Also owned by Republic Services is the West Lake landfill which is adjacent to the Bridgton landfill. West Lake was blasted out of a quarry in the middle of the last century, and filled with radioactive garbage from the big name corporations in St. Louis that included Monsanto. In 1973, Mallinckrodt Chemical Company illegally dumped radioactive waste from uranium processing on the West Lake grounds, further contaminating the site and its surrounding areas. Included in their radioactive waste was material dating back to the Manhattan Project, which in 1940 created the first atomic bomb. St. Louis was the scene of the project, and the first place uranium was processed.
In 1990, West Lake was designated as a superfund site, which is any U.S. land that has been contaminated by hazardous waste and identified by the EPA as a candidate for cleanup because it poses a risk to human health and/or the environment. Such sites are placed on the National Priorities List.

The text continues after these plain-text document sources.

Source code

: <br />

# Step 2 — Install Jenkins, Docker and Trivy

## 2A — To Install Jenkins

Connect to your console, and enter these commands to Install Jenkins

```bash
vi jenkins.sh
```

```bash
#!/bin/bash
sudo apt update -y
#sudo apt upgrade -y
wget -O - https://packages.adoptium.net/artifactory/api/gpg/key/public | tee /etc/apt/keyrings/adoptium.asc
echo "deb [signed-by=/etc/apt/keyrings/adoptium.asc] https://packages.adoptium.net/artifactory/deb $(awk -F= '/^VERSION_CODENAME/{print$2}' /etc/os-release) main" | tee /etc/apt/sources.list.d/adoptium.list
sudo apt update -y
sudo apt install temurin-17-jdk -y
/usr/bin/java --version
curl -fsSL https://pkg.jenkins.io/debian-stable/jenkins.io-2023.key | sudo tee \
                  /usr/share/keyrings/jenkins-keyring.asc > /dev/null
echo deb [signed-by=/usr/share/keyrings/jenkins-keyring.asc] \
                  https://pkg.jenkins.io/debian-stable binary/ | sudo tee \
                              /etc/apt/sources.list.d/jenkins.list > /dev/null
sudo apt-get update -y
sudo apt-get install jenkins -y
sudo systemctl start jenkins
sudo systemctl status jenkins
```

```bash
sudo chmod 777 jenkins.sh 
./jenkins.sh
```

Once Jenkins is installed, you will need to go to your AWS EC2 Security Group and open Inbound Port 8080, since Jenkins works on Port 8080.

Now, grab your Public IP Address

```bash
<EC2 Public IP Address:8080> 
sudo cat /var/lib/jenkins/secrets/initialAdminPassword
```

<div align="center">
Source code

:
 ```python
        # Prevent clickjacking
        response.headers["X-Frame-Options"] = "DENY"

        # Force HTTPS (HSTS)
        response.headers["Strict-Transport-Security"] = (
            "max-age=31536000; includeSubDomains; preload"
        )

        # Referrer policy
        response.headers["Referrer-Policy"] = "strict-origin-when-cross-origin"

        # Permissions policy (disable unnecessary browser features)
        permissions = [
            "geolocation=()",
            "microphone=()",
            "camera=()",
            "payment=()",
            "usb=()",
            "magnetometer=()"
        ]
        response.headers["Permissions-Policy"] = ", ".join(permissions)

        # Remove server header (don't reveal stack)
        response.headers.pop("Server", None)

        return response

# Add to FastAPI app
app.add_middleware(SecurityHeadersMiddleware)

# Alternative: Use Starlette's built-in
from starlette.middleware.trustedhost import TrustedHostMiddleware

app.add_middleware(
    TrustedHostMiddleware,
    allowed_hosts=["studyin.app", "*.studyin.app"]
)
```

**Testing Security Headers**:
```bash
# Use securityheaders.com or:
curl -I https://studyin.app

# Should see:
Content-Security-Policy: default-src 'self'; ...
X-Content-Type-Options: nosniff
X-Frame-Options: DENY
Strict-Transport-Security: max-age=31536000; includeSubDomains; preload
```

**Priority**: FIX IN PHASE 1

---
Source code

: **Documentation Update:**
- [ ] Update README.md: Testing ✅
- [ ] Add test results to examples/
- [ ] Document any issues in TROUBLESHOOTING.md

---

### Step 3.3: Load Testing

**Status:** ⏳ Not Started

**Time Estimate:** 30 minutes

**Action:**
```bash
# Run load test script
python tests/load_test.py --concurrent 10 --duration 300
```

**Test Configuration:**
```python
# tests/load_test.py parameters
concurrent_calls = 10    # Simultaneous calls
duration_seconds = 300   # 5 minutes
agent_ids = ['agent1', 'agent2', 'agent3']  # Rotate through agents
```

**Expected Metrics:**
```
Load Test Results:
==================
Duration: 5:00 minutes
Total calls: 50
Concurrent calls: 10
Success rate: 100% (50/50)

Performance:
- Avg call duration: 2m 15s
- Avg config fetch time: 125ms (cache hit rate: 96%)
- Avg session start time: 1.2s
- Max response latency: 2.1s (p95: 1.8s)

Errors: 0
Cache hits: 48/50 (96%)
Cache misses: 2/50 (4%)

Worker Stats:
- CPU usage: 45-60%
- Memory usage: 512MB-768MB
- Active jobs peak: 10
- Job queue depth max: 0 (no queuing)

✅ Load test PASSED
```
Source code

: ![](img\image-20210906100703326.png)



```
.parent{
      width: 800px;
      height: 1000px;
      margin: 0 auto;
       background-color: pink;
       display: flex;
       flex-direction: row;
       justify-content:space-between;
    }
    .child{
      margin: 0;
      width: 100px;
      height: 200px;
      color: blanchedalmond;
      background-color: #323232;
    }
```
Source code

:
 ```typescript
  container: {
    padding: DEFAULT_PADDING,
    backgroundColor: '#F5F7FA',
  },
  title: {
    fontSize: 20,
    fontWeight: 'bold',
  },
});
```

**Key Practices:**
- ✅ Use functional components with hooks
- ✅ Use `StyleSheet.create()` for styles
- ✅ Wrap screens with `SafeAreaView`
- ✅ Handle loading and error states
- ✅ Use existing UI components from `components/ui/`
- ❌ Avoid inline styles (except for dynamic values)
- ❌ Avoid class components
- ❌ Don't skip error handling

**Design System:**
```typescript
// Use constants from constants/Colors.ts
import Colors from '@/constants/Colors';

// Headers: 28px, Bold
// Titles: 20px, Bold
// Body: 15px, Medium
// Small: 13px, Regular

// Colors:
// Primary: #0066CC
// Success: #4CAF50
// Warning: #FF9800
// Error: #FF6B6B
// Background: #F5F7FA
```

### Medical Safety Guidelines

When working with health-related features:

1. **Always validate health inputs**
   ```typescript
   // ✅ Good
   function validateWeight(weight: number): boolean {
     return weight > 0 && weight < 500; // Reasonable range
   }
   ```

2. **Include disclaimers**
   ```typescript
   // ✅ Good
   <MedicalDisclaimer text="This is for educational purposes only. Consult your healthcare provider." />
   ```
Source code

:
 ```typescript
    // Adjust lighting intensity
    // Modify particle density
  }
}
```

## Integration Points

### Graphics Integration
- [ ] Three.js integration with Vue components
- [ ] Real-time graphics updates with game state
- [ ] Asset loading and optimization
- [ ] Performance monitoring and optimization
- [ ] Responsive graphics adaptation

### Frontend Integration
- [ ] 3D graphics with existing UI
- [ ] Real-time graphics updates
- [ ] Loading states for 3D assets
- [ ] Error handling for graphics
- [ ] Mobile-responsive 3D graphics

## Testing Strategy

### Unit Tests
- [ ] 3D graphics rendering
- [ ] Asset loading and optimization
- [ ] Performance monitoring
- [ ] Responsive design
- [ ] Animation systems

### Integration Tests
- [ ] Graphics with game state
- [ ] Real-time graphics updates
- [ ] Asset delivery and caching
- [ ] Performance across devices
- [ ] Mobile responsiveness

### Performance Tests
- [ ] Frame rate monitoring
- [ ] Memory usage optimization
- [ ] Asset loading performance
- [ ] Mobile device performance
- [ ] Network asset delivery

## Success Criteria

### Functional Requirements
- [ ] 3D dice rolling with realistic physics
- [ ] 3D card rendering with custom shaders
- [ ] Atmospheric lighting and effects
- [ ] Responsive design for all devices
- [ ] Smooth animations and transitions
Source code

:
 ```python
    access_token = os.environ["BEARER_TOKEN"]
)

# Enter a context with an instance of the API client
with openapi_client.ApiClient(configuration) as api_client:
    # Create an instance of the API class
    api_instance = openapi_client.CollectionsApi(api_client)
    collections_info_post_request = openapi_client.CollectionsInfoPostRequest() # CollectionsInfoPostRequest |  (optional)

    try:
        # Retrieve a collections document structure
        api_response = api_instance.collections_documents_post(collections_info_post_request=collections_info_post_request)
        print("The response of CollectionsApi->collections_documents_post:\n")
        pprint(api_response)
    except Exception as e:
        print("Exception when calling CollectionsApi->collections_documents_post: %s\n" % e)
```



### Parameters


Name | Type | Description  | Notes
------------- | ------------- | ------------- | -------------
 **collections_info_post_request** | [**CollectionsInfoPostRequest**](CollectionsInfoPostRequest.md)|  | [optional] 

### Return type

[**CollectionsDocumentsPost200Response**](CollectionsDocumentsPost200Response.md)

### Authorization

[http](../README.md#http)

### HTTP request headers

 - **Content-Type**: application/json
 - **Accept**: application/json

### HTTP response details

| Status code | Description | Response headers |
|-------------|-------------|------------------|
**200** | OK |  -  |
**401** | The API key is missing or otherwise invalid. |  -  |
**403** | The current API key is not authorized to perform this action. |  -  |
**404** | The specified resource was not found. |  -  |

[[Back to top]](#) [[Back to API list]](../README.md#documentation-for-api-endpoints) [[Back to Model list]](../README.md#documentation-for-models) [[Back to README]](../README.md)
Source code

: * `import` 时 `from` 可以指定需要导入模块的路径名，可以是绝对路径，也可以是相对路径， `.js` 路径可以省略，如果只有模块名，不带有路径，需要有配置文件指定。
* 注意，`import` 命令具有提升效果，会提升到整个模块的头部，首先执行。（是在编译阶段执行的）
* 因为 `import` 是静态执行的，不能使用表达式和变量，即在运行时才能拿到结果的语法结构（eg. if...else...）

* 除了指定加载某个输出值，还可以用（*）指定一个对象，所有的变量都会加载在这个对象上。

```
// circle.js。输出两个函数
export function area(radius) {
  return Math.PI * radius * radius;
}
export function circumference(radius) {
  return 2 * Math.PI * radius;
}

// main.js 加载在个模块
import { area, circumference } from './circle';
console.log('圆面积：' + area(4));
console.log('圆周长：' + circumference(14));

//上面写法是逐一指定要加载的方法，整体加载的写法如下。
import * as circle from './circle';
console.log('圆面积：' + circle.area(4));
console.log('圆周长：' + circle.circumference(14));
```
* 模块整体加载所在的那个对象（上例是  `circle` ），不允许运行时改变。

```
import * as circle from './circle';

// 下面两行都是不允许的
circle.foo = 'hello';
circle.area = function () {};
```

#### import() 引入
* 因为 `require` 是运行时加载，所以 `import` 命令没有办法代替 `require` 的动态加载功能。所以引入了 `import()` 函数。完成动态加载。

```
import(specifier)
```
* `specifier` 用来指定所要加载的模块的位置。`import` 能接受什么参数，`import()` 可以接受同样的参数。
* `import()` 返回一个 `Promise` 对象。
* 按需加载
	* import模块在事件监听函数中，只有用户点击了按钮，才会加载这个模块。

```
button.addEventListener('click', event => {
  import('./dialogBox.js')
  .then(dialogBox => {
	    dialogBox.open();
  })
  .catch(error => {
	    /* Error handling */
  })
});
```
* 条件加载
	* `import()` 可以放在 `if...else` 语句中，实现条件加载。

However, after the passing of nearly 25 years, nothing has been done to remediate the West Lake landfill.
The Mallinckrodt waste which came in dump trucks, some of it loose and some in barrels, was allowed to remain right at the headwaters of Coldwater Creek, a creek very close to West Lake that ran for eight miles through an adjacent bedroom community. The waste was not covered and every time there was rain it ran into the creek where the neighborhood children played. Residents of the community didn’t have a clue because anything involving radioactive waste was veiled in secrecy. As adults, many of these people developed unusual and rare cancers as a result of their proximity to Coldwater Creek.
Why hasn’t this site been cleaned up?
“You’re looking at half a million dollars just at West Lake alone”, says Dawn Chapman, leader of the organization Just Moms STL. “The department of energy deliberately past it over to superfund and made the recommendation because under superfund there are other responsible parties. That’s how the superfund program works. So in a sense, the federal government would not be solely responsible for West Lake. They would end up having to split the check two or three different ways.”
There are about 9 tons of this radioactive material that need to be dealt with. The problem is that it’s mixed into 39 tons of soil. That extends the scope of the cleanup immensely.
But Chapman says, “The federal government makes a lot money off nuclear weapons, and frankly this site is not as expensive as some of the other sites, and that 39 tons of soil you’re talking about is horribly contaminated”
In the long run it would be less expensive to clean up West Lake now, before the fire reaches the radioactive material, than it would be to let it happen and have to decontaminate the entire metro area, or even more. One wonders what they are waiting for.